Nancy Mitford survived the war and grew up in an even madder family than Star’s. Her father had hunted her and her sisters and brother with hounds. But even while the bombs fell all over London, she had managed to write books. That’s what I wanted to do – to
write
.

My other favourite writer, Dorothy Parker, also endured a horrendous childhood – her mother died when she was young, and later her brother died on the
Titanic
, but by the age of twenty-one she was working for
Vanity Fair
.

Then it hit me. Where would I be at twenty-one if all I focused on was fitting in with a cool pod of girls? I should be focusing on what I really wanted. I wanted to write and read and fence, and be accepted for who I actually
was
, rather than making myself fit into the world of posh toffs. But, OK … I
would
quite like to pull a boy or two or three.

I snuggled down under my duvet, but that was when I noticed that as well as the sound of water running in the
shower, there was the unmistakable noise of Georgina throwing up her dinner.

I got up and tried to open the door to the en-suite. It was locked so there was nothing I could actually do. I just sat there and waited dismally with my book on my lap, looking out over the oak trees of Puller’s Woods while Georgina heaved and heaved and heaved some more.

It sounded horribly painful. Finally she stopped and I heard her flush the loo. She came out with a cheerful look on her face and asked me what I was reading.

I desperately wanted to say something, but I still hadn’t thought of the right words. I didn’t want to sound like a teacher or a community nurse or something lame like that.

I wished that Star were here because she would definitely know what to say. In the end I asked her if she was OK in a breezy, casual sort of way and she said, ‘Of course I’m OK – why wouldn’t I be?’ in a pissed off, back-off-and-how-dare-you-even-speak-to-me sort of way.

‘No reason,’ I replied and pretended to be engrossed in my book.

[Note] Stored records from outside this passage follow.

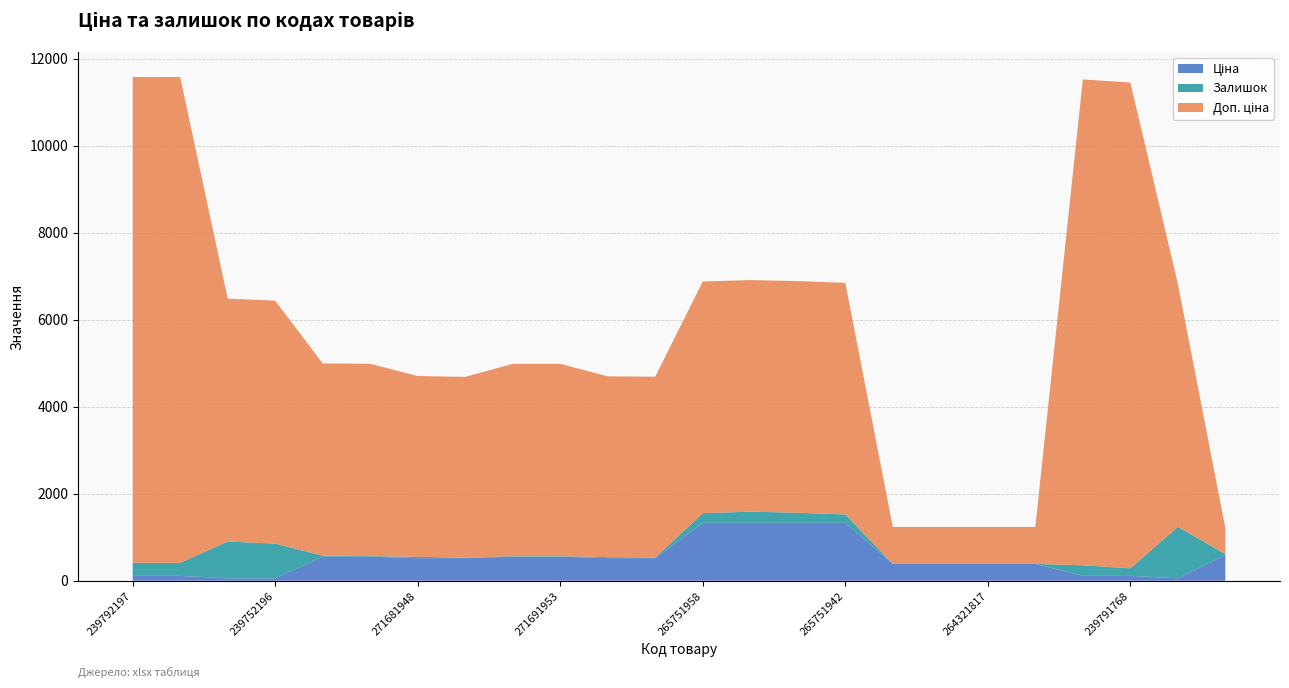

Reading right to left, list all the values displayed in this chart.

Ціна: 257380000=595.0	239751769=55.9	239791768=111.7	239791769=111.7	264321816=386.9	264321817=386.9	264321819=386.9	264321820=386.9	265751942=1331.2	265751948=1331.2	265751953=1331.2	265751958=1331.2	271681953=519.5	271681958=519.5	271691953=552.7	271691958=552.7	271681942=519.5	271681948=519.5	271691942=552.7	271691948=552.7	239752196=55.9	239752197=55.9	239792196=111.7	239792197=111.7
Доп. ціна: 257380000=595.0	239751769=5585.0	239791768=11169.0	239791769=11169.0	264321816=849.0	264321817=849.0	264321819=849.0	264321820=849.0	265751942=5324.9	265751948=5324.9	265751953=5324.9	265751958=5324.9	271681953=4156.3	271681958=4156.3	271691953=4421.4	271691958=4421.4	271681942=4156.3	271681948=4156.3	271691942=4421.4	271691948=4421.4	239752196=5585.0	239752197=5585.0	239792196=11169.0	239792197=11169.0
Залишок: 257380000=14.0	239751769=1185.0	239791768=173.0	239791769=244.0	264321816=0.0	264321817=0.0	264321819=0.0	264321820=0.0	265751942=192.0	265751948=233.0	265751953=256.0	265751958=223.0	271681953=15.0	271681958=23.0	271691953=12.0	271691958=12.0	271681942=11.0	271681948=30.0	271691942=14.0	271691948=22.0	239752196=798.0	239752197=845.0	239792196=300.0	239792197=300.0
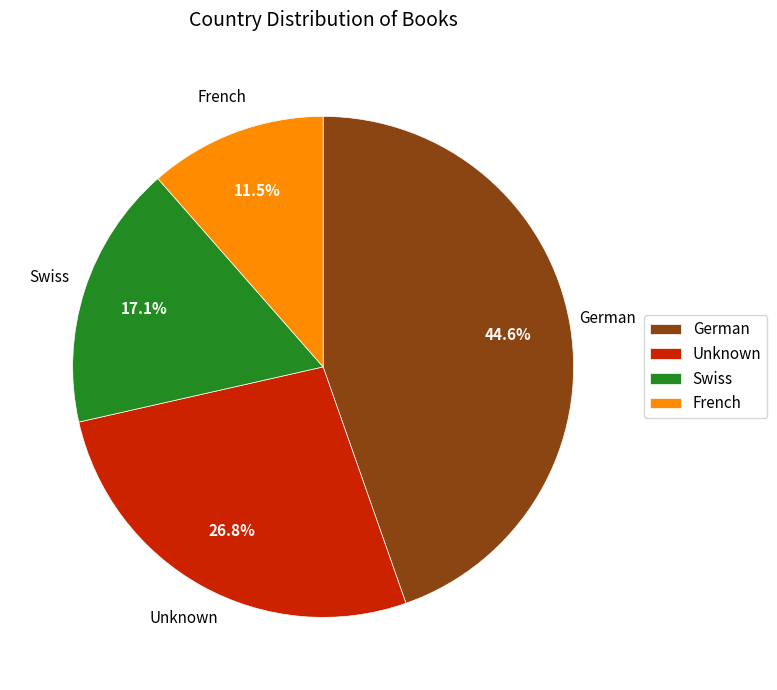

Is there any slice that represents more than half of the pie?

No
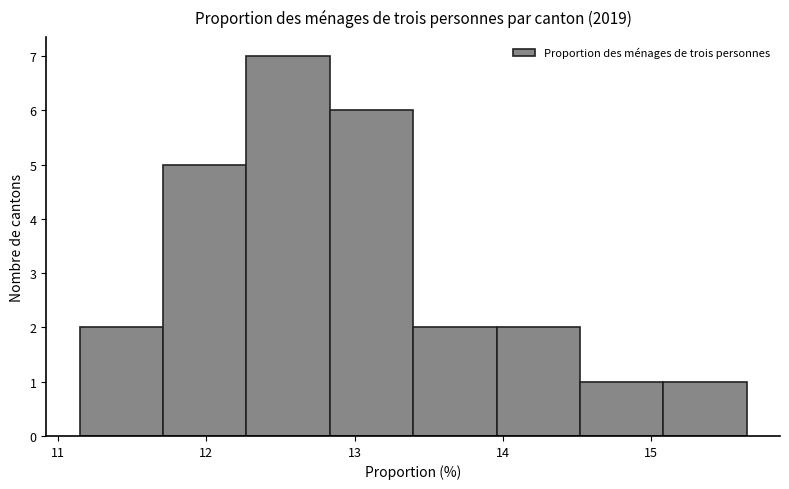

Reading left to right, transcribe this chart: for each bar, give the range it covers on the x-axis and its height. Neither the bar edges nor the heights are printed on the chart, so give them approximately, as read against the axes.

11.1 to 11.7: 2
11.7 to 12.3: 5
12.3 to 12.8: 7
12.8 to 13.4: 6
13.4 to 14.0: 2
14.0 to 14.5: 2
14.5 to 15.1: 1
15.1 to 15.6: 1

Then suddenly she said, ‘Oh, I love Nancy Mitford!’ as if the last ten minutes or so hadn’t happened. ‘Don’t you just love
A Talent to Annoy
, darling?’

‘Adore it,’ I agreed, going along with her denial, and then rambling on in that way I have when I am nervous. Then out of my mouth came the words that would change everything and I heard myself saying, ‘I’d love to write …’ before I could stop.

‘Well, why don’t we, darling? Start a writing salon, I mean?’

I looked at her, stunned. ‘You mean like the Algonquin Round Table? Erm, I don’t think we could actually scratch enough girls together to go around a table.’

‘No, I mean like the Hons,’ she said, referring to a code word in Nancy Mitford’s book used to describe a secret society the Mitford children had when they were young. A gathering of the favoured few who would sit in the closet, heated by the boiler, and talk irreverently about everything from life to death and beyond. ‘Don’t you think it a fabulous idea, darling?’

‘Do you really think it would work?’ I asked, still amazed at the sudden change in Georgina’s mood, not to mention the fact that we seemed to share an interest. I mean, minutes before, I’d been considering speaking to Sister Dumpster about her throwing up and now, here she was, babbling away about a writing salon.